ERYTHROPOIESIS STIMULATING AGENTS IN THE TREATMENT OF ANEMIC HEART FAILURE PATIENTS – A COST-UTILITY ANALYSIS

Objectives: Previous studies have suggested that anemia is common in patients with heart failure (HF) and is associated with both impaired quality of life and prognosis. The goal of this study was to assess the economic burden of anemia in HF patients and the potential clinical benefits of treatment with erythropoiesis stimulating agents (ESAs).

 Methods: Design: Cost-utility analysis using a 5-state microsimulation Markov Model. Data sources: Model parameters were based on the studies STAMINA-HFP, SOLVD, EPHESUS, Medicare reimbursement estimates, and published literature. Target population: Patients with HF and a Hb level of 12 g/dl or less. Intervention: Standard care for HF according to AHA/ACC guidelines vs. ESA for twelve months + standard care. Outcome measures: Quality-adjusted life-years gained (QALY), life-years gained (LYG), lifelong medical costs, and incremental cost-utility ratio (ICUR).

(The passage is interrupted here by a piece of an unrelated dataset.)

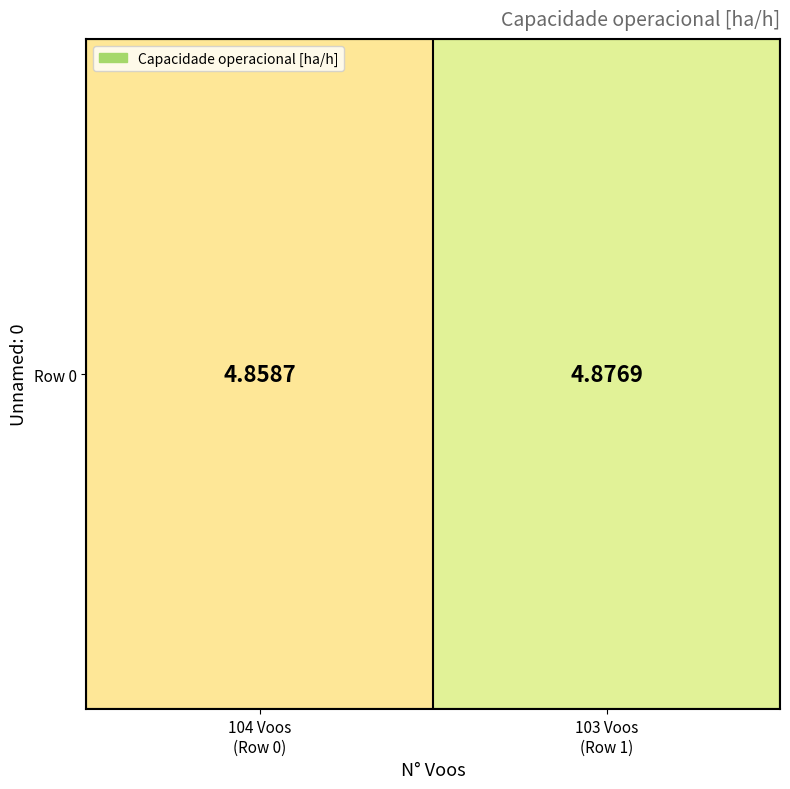

At which label is the value closest to 4?

104 Voos
(Row 0)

 Results: We estimated a life expectancy of 2.38 years or 1.69 QALYs for standard treatment and 2.41 life-years or 1.72 QALYs for standard treatment plus ESA. Costs were estimated to be $7,500 for standard treatment and $8,700 for standard treatment plus ESA.  This resulted in an ICUR of $35,900/QALY (95% credibility interval: $14,000/QALY to infinity). The ICUR is sensitive to the relative treatment benefit and the costs of ESA.

 Conclusions: Based on our model, treatment of anemic CHF patients with ESA appears to be cost-effective when compared with other well-accepted medical interventions. However, these results assume that treatment of anemia in HF patients will produce the clinical benefits predicted by epidemiologic models, and should therefore be verified in RCTs.